= The Story of Marie Powell: Wife to Mr. Milton =

1943 historical novel

First edition (publ. Cassell)

The Story of Marie Powell: Wife to Mr. Milton is a 1943 historical novel by Robert Graves. It is based on the life of the young wife of poet John Milton. Graves tells it from her viewpoint and paints an unflattering portrait of Milton.

In addition to Milton and Marie, real historical characters included in the story include Edmund Verney, who is depicted as Marie's true love.

==Reception==
Summarising the novel for the Carcanet edition, Simon Brittan wrote that:

"Graves regards [Milton] as one of the heinous monsters in the English poetic pantheon. Certainly his Mrs Milton is ill-used by a distended genius. Milton's first wife was sixteen when they married. Milton was after her dowry and when it did not follow he proved a domineering prig, unresponsive to her sensuousness or her down-to-earth wit. It was a spiritual misalliance, too: her Catholicism sorted ill with his beliefs. The dramatic political and military events of the English civil war touch her life at every point, and we witness the execution of Charles I close up. The depiction of everyday life at the time and the merciless portrait of the young Milton, are spell-binding."

Geoffrey Wall concluded that Graves's Wife to Mr. Milton is "a relentlessly effective satire on masculine self-regard." Matthew Adams has recently written, "Ignoring the question of whether Milton had justly or unjustly been defamed, E.M. Forster pronounced Wife to Mr Milton a thumping good read yet remained concerned that Graves's portrait had depicted only half of the man, [... ]'
It has been noted that the English poet W.H. Auden liked to quote from Graves's Wife to Mr. Milton: "They tune the strings a little sharper at Cambridge."

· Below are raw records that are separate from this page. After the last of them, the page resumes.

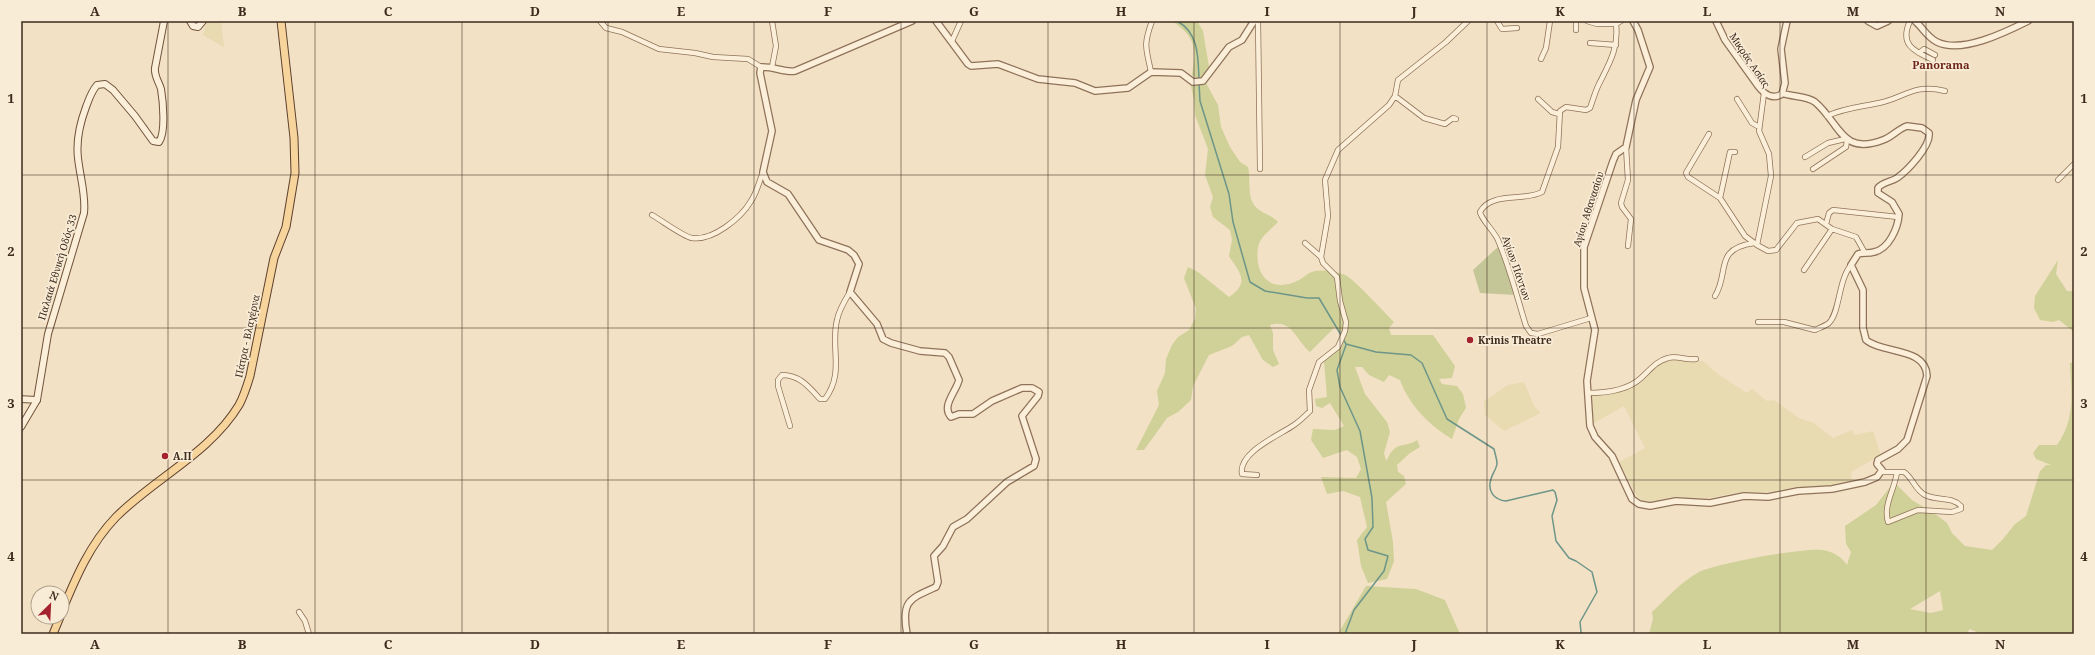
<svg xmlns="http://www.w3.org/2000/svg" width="2095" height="655" font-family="'Noto Serif',serif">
<rect width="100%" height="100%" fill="#f2e1c5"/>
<path fill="#e8dbb2" d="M207,21H221L224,47L203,35Z
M1673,359L1703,361L1719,375L1747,393L1752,389L1767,401L1774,400L1799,418L1814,423L1833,438L1852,430L1855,435L1873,431L1881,455L1851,472L1852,482L1839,485L1774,492H1741L1704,499L1676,497L1651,502L1642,501L1637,496L1619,462L1645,448L1624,406L1593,424L1592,395L1606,394L1622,390L1655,366Z
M1524,382L1534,406L1541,413L1504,431L1485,415L1484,401L1508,385Z"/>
<path fill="#cfd198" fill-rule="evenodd" d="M1172,21H1197L1203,31L1209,67L1202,77L1196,78L1192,75C1197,48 1195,36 1172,21Z
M1190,82L1202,85L1206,83L1218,105L1221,127L1230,147L1240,162L1248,167C1251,179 1247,195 1254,205C1261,214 1271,214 1278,222C1263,237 1255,240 1258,263C1262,285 1280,290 1299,280C1303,278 1306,275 1309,273C1320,268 1335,271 1345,275C1354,279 1385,313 1394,322L1389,328L1391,335H1433L1455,366L1452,378L1439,379L1442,384L1457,386L1463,394L1466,408L1459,419L1452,439C1429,425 1409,405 1400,380L1389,375L1384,382L1369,375L1362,367H1355L1365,394L1387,422L1390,432L1384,453L1386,461C1388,458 1390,453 1393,450C1399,443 1410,446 1417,440L1420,447L1410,453L1397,465L1398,472L1404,476L1406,484L1386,502L1393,542L1394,561L1387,579L1368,583L1361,566L1357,540L1367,527L1360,497L1343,491L1327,494L1321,477L1356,478L1361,469L1357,457L1347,450L1323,458L1311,440L1313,429L1335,430L1344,426L1330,403L1322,408L1316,406L1315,399L1327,397L1324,361L1342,341L1341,333L1335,327L1310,352C1296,340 1292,318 1270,325L1273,333V350L1279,364L1273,367L1263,360L1249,335L1242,337L1232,346L1209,355L1193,386L1191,400L1178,412L1167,418L1144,450H1136L1159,405L1157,391L1165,373L1166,359L1172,345L1178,337L1189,330L1195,319L1196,309L1184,278L1188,267L1198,272L1229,297C1251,282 1239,272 1229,256L1232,240L1230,230L1213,217L1210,207L1213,197L1205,175L1208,149L1195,115L1194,100Z
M2058,260L2056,274L2067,291H2074V332L2059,320L2053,322L2040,320L2034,308L2035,296Z
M2074,362V634H1981L1970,629L1966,634H1649L1653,619L1652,612C1667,598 1681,582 1699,572C1714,564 1805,547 1822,550C1832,551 1842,557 1847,565L1851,552L1846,544L1845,526L1876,505L1891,486L1896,484L1912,500L1938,516L1947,523L1952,533L1965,546L1992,550L2003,539L2015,524L2026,516L2040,471L2046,465H2051L2036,459L2033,453L2039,445H2057C2076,419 2071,392 2070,363ZM1940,591L1943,610L1931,613L1910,609Z
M1366,586L1416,589L1445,600L1460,634H1338Z"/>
<path fill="#c4c697" d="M1500,245L1516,295L1480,293L1473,270Z"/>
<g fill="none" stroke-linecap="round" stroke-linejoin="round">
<path stroke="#6d9588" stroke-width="1.5" d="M1177,21C1199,33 1198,57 1199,79
M1199,83L1200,101L1229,194L1233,222L1250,282L1265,291L1307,298H1319L1341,335
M1343,339L1346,344L1376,352L1411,355L1422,363L1447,419L1494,449C1495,454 1497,459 1497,464C1496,470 1492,474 1491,479C1487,491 1494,500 1506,501L1553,490L1555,492L1557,500L1552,516L1556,541L1569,558L1576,561L1592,572L1597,592L1580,622L1581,632L1583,634
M1345,634L1354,610L1384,571L1388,556L1368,550L1365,539L1373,527L1372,498L1360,431L1340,387L1337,370L1346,345"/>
<defs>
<path id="minor" d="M600,21L606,28L622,32L659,49L695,53L713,57L748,59L761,67
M772,21L776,46L772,67
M1258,21L1260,169
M1497,21L1502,29L1517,28
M1576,21V30
M1587,21L1597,24H1616
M1910,21C1899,45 1914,51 1933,60
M952,41L961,21
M1590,43L1616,45
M1919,53L1924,49L1935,55
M1541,59L1546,48L1550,21
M1151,72C1146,47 1143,46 1152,21
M1395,96L1424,118L1445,124L1453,118L1456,119
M1538,99L1552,112L1559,114
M1737,99L1752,123L1759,127
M1827,116C1844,108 1860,107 1879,103C1905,98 1913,83 1945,91
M1709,134L1686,173L1688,177L1720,198L1745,236L1757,245L1771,176L1769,154L1759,131L1764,93
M1626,147L1628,180L1621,203L1622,207L1631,219L1628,246
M1805,157L1828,143L1845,139
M1813,169L1846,147L1847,140
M2058,180L2074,164
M1720,198L1730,152H1735
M652,215C661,220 684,237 692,238C713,241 741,218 751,201C757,192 759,182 763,172
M1826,224L1829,213L1833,210L1898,217
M1305,243L1321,257
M1757,245L1768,251L1776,250L1797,223L1818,219L1832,229L1856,237L1865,253
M1804,270L1832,229
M1715,296C1730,272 1713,249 1754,243
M1591,318L1538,334L1531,333L1526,326C1517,297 1510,268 1498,240C1494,231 1481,219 1480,212C1491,191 1524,202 1542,192L1558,147L1560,111L1566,107L1586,110L1590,108C1593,100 1595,92 1599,84C1609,64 1619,48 1616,24L1621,21
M1758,322H1784L1815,330C1819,328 1825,326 1829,323C1840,312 1838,281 1851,265
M1588,393C1606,393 1627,391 1641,378C1650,370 1656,361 1668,358C1678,355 1686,361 1696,359
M790,426L778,386V380L782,375C800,375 809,387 820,399H825C845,372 830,348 837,320C839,310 845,300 850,292
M1882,472H1904C1913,478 1915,490 1925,495C1937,501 1951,496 1961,506V509L1952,512L1918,510L1888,522C1883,504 1895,489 1897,472
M1257,475L1242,474C1238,452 1280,435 1294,425C1300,421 1305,416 1310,411L1309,390L1319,362L1338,347L1345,331L1346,322L1340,301L1337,277L1323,263L1321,257L1328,216L1325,180L1338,150L1389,105L1395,96L1398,80L1446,42L1468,21
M299,612L305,621L309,634"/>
<path id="tertiary" d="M936,21L968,64L971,66L998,64L1038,79L1075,83L1095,91L1128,88L1151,72L1181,73L1193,82L1203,81L1229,47L1242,40L1254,21
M1633,21L1638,30L1650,67L1636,100L1626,147L1616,154L1613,161L1584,247V288L1595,330L1587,381L1590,426L1595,437L1612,456L1632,499L1639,504L1650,506L1676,501L1710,503L1744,496L1768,497L1798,491L1832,489L1865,482L1877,477L1882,470L1877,464L1878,460L1898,449L1907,440L1927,376C1926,347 1883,354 1866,340L1863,328V290L1851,265L1858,254C1863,252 1869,254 1874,252C1889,249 1898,228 1899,214L1892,202L1878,193V188C1882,182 1891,182 1897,178C1907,171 1931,146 1929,133L1922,128L1907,126C1898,129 1892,137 1883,140C1841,156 1840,123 1815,102C1807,96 1792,97 1782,93
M1716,21L1725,40L1758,86C1764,94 1773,100 1782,94L1785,83L1781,49L1787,21
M1868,21L1877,26L1888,21
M1915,21C1923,28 1927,37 1937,42C1962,54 2006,32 2028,21
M21,399L37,400
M907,634C901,601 909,599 936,587L938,582L934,556L943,546L953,527L967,519L1007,482L1034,466L1036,459L1022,416L1038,396L1039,392L1032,388H1022L992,401L973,414H959L951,417C941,406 956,392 959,380L949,357L945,353L920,351L891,343L883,339L877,324L850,292L859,264L854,255L848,250L819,240L788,194L767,182L763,172L772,131L760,73L761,67C773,66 785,73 795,71L912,21"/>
<path id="secondary" d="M190,21L193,26L198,27L203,21
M21,427L37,400L48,334L84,213C86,195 80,177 78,158C76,141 80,123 86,107C89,99 91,92 97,85L105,84L113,90L135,116L153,141L159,142C166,133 163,101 161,89C159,82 154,76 155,68L164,21"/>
<path id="primary" d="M62,611C76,577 90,544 116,517C155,478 210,453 239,405C244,396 247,386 250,376L274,258L286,227L295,173L294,138L281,21
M53,634L60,617"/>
</defs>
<use href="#minor" stroke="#8f7259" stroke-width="6"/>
<use href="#tertiary" stroke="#8f7259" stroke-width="8"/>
<use href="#secondary" stroke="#71533c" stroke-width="8"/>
<use href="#primary" stroke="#5d402e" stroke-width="9"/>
<use href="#minor" stroke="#fbefda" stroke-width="4.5"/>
<use href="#tertiary" stroke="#fbefda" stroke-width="5.5"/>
<use href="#secondary" stroke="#fbefda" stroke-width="6"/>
<use href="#primary" stroke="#f7d49b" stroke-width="7"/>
</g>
<path fill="none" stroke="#3e2b1e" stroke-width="1" stroke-opacity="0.55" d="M168,21V634M315,21V634M462,21V634M608,21V634M754,21V634M901,21V634M1048,21V634M1194,21V634M1340,21V634M1487,21V634M1634,21V634M1780,21V634M1926,21V634M21,175H2074M21,328H2074M21,480H2074"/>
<g fill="#a3242e" stroke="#f8ecd6" stroke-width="1.5">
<circle cx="1470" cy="340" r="4"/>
<circle cx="165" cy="456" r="4"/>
</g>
<g text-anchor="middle" stroke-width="3.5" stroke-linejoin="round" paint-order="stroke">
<g font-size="10" fill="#3e2b1e" stroke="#f8ecd6">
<text transform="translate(1750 60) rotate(56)" y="4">Μικράς Ασίας</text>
<text transform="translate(1588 209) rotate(-72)" y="4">Αγίου Αθανασίου</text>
<text transform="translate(57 267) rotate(-73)" y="4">Παλαιά Εθνική Οδός 33</text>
<text transform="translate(1517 268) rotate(71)" y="4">Αγίων Πάντων</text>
<text transform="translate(247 336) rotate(-78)" y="4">Πάτρα - Βλαχέρνα</text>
</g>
<g font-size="10" font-weight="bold" fill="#3e2b1e" stroke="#f8ecd6" text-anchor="start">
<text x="1478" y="344">Krinis Theatre</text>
<text x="173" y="460">Α.Π</text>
</g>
<g font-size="11" font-weight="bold" fill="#6e251a" stroke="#f8ecd6">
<text x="1941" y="69">Panorama</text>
</g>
</g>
<rect width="2095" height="655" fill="none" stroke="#f8ecd6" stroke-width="44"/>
<g transform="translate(50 605) rotate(24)"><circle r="19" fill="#f8ecd6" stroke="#ae9f8c"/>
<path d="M0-3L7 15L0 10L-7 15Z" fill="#a3242e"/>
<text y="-6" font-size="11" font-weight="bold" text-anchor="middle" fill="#3e2b1e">N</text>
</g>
<rect x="22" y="22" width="2051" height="611" fill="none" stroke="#3e2b1e" stroke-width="1.5"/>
<g font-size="13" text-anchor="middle" font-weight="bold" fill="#3e2b1e">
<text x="95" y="16">A</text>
<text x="242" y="16">B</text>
<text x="388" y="16">C</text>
<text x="535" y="16">D</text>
<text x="681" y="16">E</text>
<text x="828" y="16">F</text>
<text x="974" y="16">G</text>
<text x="1121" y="16">H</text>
<text x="1267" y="16">I</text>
<text x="1414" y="16">J</text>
<text x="1560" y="16">K</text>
<text x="1707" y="16">L</text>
<text x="1853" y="16">M</text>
<text x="2000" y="16">N</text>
<text x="11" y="103">1</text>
<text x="2084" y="103">1</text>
<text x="11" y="256">2</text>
<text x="2084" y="256">2</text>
<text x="11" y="408">3</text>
<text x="2084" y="408">3</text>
<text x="11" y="561">4</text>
<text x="2084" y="561">4</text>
<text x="95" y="649">A</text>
<text x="242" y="649">B</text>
<text x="388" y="649">C</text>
<text x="535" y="649">D</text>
<text x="681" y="649">E</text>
<text x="828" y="649">F</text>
<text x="974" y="649">G</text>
<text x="1121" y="649">H</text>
<text x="1267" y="649">I</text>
<text x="1414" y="649">J</text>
<text x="1560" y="649">K</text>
<text x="1707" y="649">L</text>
<text x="1853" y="649">M</text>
<text x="2000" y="649">N</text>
</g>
</svg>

On a harsher note, James Macleod Sandison has reprimanded Graves's account of Milton: "Before leaving the anti-Miltonists, I feel compelled to deplore Robert Graves' Wife to Mr. Milton: it is an unfortunate book which might do much to deepen the erroneous impression of Milton as a surly and narrow-minded puritan."

In Graves's defence, Ian McCormick has argued that "The satiric reduction is a necessary one, for it appears to be part of a larger uneasiness in the text concerning the self-aggrandizement of the reasoning subject that might result in the straitjacket of the purely systematic or, at worst, the totalitarian ideologies of the modern period." This novel therefore shares a characteristic that McCormick has also identified in Graves's Antigua, Penny, Puce: "Ultimately, Graves aetheticises history, politics and gender. There is a sportive element at work in his fiction which resists a permanent anchor."

The novel was republished in 2003 as part of the 'Millennium Graves' edition. More recently, Penguin Classics published another edition of Graves' Wife to Mr Milton in 2012.